Today the weather seemed against me again. Although it was dry which is of course a great mercy, the clouds were low and flat which creates rather uninspiring light at best.
My usual approach to such conditions is to treat it as reconnaissance time, scouting out new locations in case the light improves.
I found myself searching out lonely spots away from the well trodden ways and sights and that is how I came upon Bornesketaig.
Even the name sounds Scandinavian.
Drawn up on the quay was the remains of what would once have been a lovely little boat. Now sadly neglected probably in favour of some plastic hulled dingy with no soul.
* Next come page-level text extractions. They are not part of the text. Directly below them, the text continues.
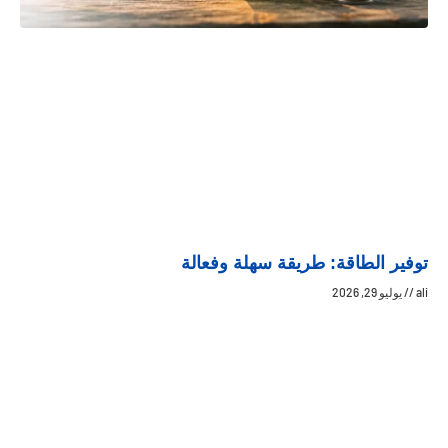
توفير الطاقة: طريقة سهلة وفعالة
ali
يوليو 29, 2026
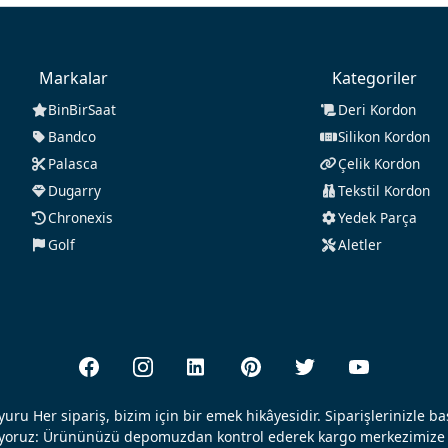
Markalar
Kategoriler
BinBirSaat
Deri Kordon
Bandco
Silikon Kordon
Palasca
Çelik Kordon
Dugarry
Tekstil Kordon
Chronexis
Yedek Parça
Golf
Aletler
uru Her sipariş, bizim için bir emek hikâyesidir. Siparişlerinizle b
ışıyoruz: Ürününüzü depomuzdan kontrol ederek kargo merkezimize 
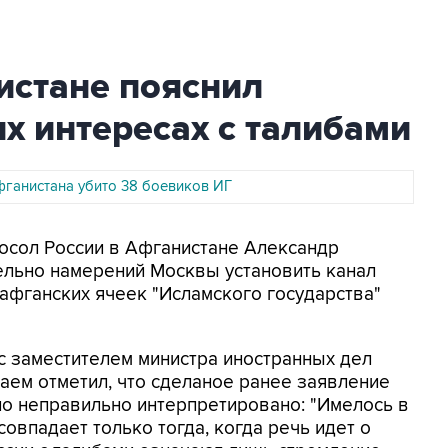
истане пояснил
х интересах с талибами
фганистана убито 38 боевиков ИГ
Посол России в Афганистане Александр
ельно намерений Москвы установить канал
 афганских ячеек "Исламского государства"
 с заместителем министра иностранных дел
аем отметил, что сделаное ранее заявление
о неправильно интерпретировано: "Имелось в
совпадает только тогда, когда речь идет о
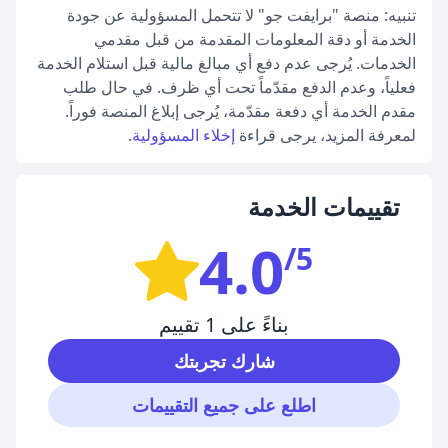
تنبيه: منصة "برايفت جو" لا تتحمل المسؤولية عن جودة
الخدمة أو دقة المعلومات المقدمة من قبل مقدمي
الخدمات. يُرجى عدم دفع أي مبالغ مالية قبل استلام الخدمة
فعلياً، وعدم الدفع مقدّماً تحت أي ظرف. في حال طلب
مقدم الخدمة أي دفعة مقدّمة، يُرجى إبلاغ المنصة فوراً.
لمعرفة المزيد، يرجى قراءة
إخلاء المسؤولية
.
تقييمات الخدمة
4.0
/5
بناءً على 1 تقييم
شارك تجربتك
اطلع على جميع التقييمات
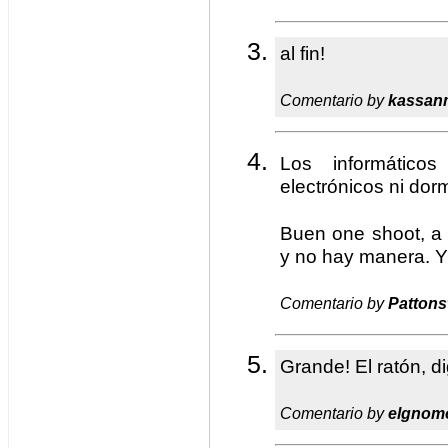
al fin!
Comentario by
kassan
Los informático
electrónicos ni dor
Buen one shoot, a 
y no hay manera. 
Comentario by
Pattons
Grande! El ratón, di
Comentario by
elgnom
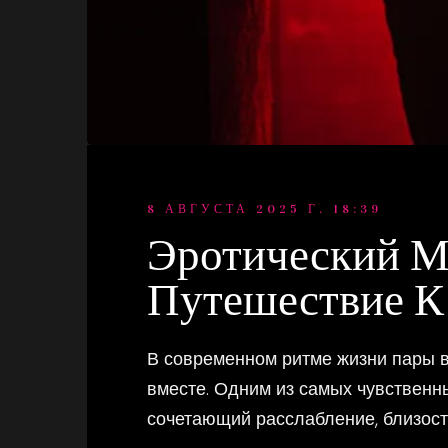
8 АВГУСТА 2025 Г. 18:39
Эротический М
Путешествие К
В современном ритме жизни пары в
вместе. Одним из самых чувствен
сочетающий расслабление, близость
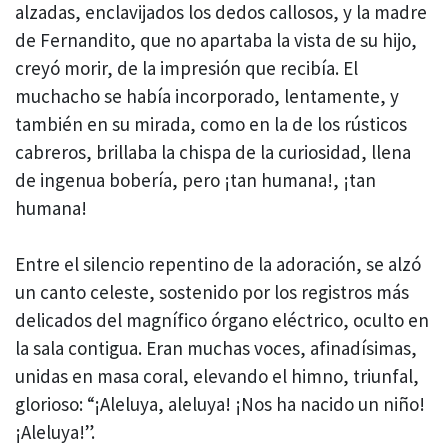
alzadas, enclavijados los dedos callosos, y la madre
de Fernandito, que no apartaba la vista de su hijo,
creyó morir, de la impresión que recibía. El
muchacho se había incorporado, lentamente, y
también en su mirada, como en la de los rústicos
cabreros, brillaba la chispa de la curiosidad, llena
de ingenua bobería, pero ¡tan humana!, ¡tan
humana!
Entre el silencio repentino de la adoración, se alzó
un canto celeste, sostenido por los registros más
delicados del magnífico órgano eléctrico, oculto en
la sala contigua. Eran muchas voces, afinadísimas,
unidas en masa coral, elevando el himno, triunfal,
glorioso: “¡Aleluya, aleluya! ¡Nos ha nacido un niño!
¡Aleluya!”.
Boats such as this have sailed through the history of this area from the Viking age at least but are fast disappearing from the water as culture is replaced by simple practicality.
Some day, weatherly craft such as this may only be found in museums and heritage attractions such as the one at Kilmuir, which is well worth a visit if you’re in the area.
It was here that I found the last picture of this trip before the weather turned damp and drizzly.
This image formed the basis of another interpretation using other techniques I have been experimenting with to produce a more artistic rendition of certain scenes.
You may see more of this kind of thing in the future if I get a feel for it.
My last shot before leaving the island was taken at Neist Point where the lighthouse perches on a crag above the sea.
Using the same techniques for a different interpretation.
Travelling next towards my accommodation in Edinburgh, I turned aside briefly to take in the Forth Bridge which they have finally finished painting.
Of course this means we will now have to find another expression for a never ending job but it is certainly fine to see the bridge looking so splendid in the full light of day.